A realidade é horrível (…) Recebemos muitos tomates e cebolas já podres.
É assim que funciona o condomínio onde vive David Dai, nos subúrbios de Wuhan, organizando-se para fazer pedidos de grupo, mas pagando sempre preços muito altos. “A realidade é horrível (…) Recebemos muitos tomates e cebolas já podres”, enfurece-se este pai, de 49 anos, referindo que um terço da comida entregue está pronta para ser deitada fora. Por isso, adianta, a sua família decidiu secar cascas de nabo para adicionar nutrientes a futuras refeições.
“O pior é a incerteza”, conclui Ma Chen, uma jovem de 30 anos que vive sozinha. Sem saber quando será possível fazer um novo pedido em grupo nem quanto tempo durarão as restrições, Ma Chen admite que nunca sabe quanta comida comprar e se a quantidade chegará até à próxima entrega. E não é só a comida que se transformou num item restrito ou, muitas vezes, impossível de adquirir.
Pan Hongsheng também não consegue entregar medicamentos aos sogros, de oitenta anos, que moram noutro bairro. “Tenho a impressão de ser refugiado”, queixa-se com amargura. Embora Wuhan já viva desta forma há mais de um mês, as autoridades apenas respondem com a necessidade de ter paciência. “O controlo rígido das comunidades incomoda um pouco a vida das pessoas, mas é inevitável”, alega o vice-secretário do Partido Comunista daquela província, Qian Yuankun.
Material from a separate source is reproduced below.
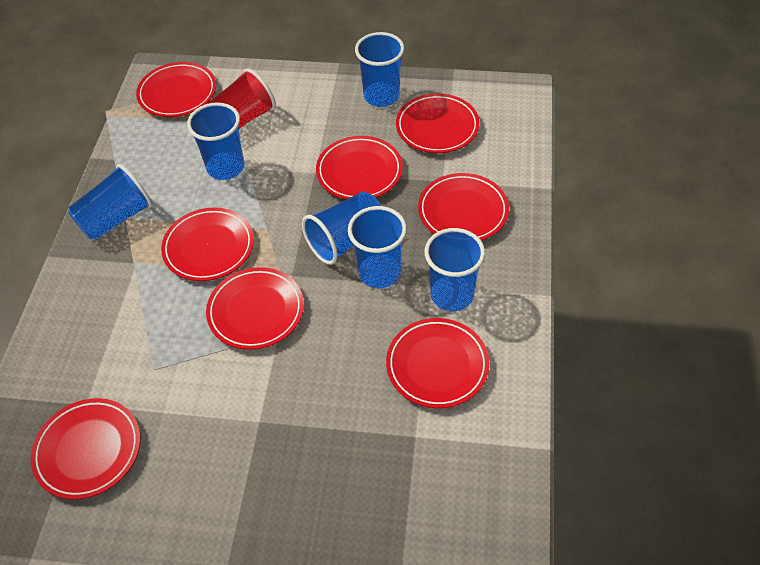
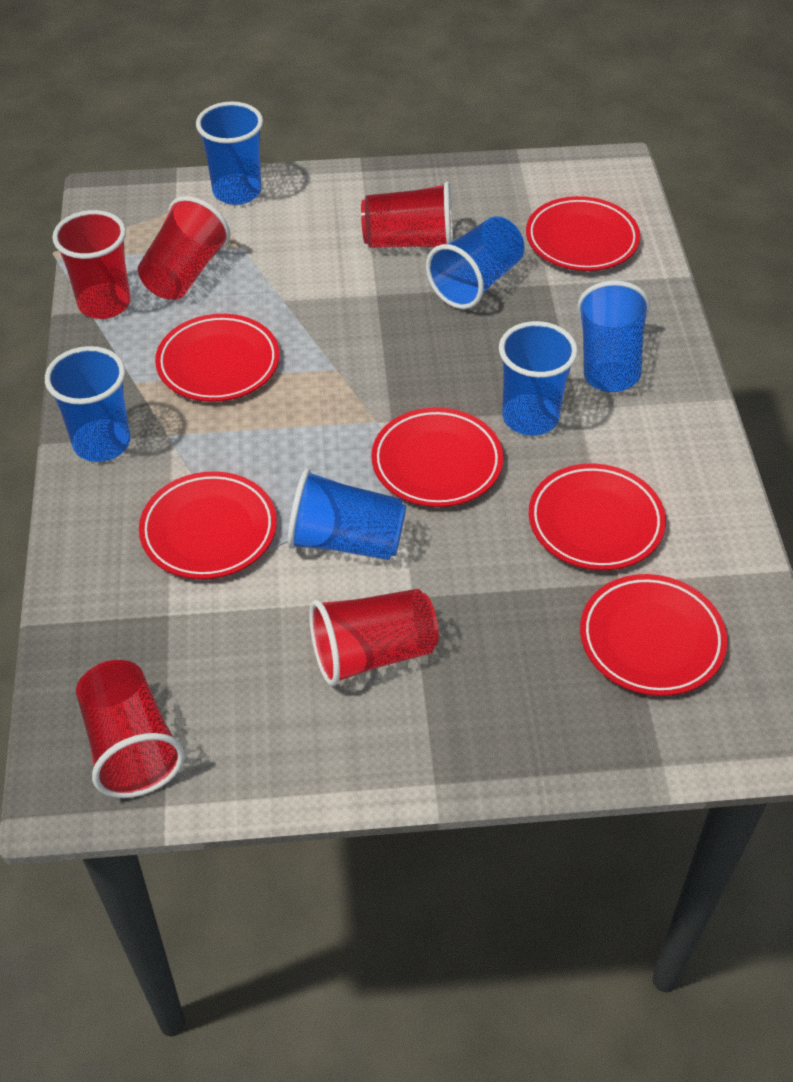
red cup: [207,68,276,129] = 1 -> [52,210,131,319] [76,660,185,798] [138,196,230,300] [309,589,439,686] [361,182,453,248] = 5
red plate: [31,398,141,499] [136,62,216,117] [161,208,254,281] [206,267,304,350] [316,136,403,199] [386,318,489,408] [396,93,480,153] [418,173,509,241] = 8 -> [139,471,277,579] [155,314,280,402] [371,407,503,507] [526,196,640,271] [528,464,666,570] [580,574,727,696] = 6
Desde que foi detetado no final do ano passado, na China, o Covid-19 provocou 2.592 mortos na China continental e infetou mais de 78 mil pessoas a nível mundial. A maioria dos casos ocorreu na China, em particular na província de Hubei, no centro do país, a mais afetada pela epidemia. Além dos mortos na China continental, já houve também mortos no Irão, Japão, na região chinesa de Hong Kong, Coreia do Sul, Itália, Filipinas, França, Estados Unidos e Taiwan. As autoridades chinesas isolaram várias cidades da província de Hubei para tentar controlar a epidemia, medida que abrange cerca de 60 milhões de pessoas.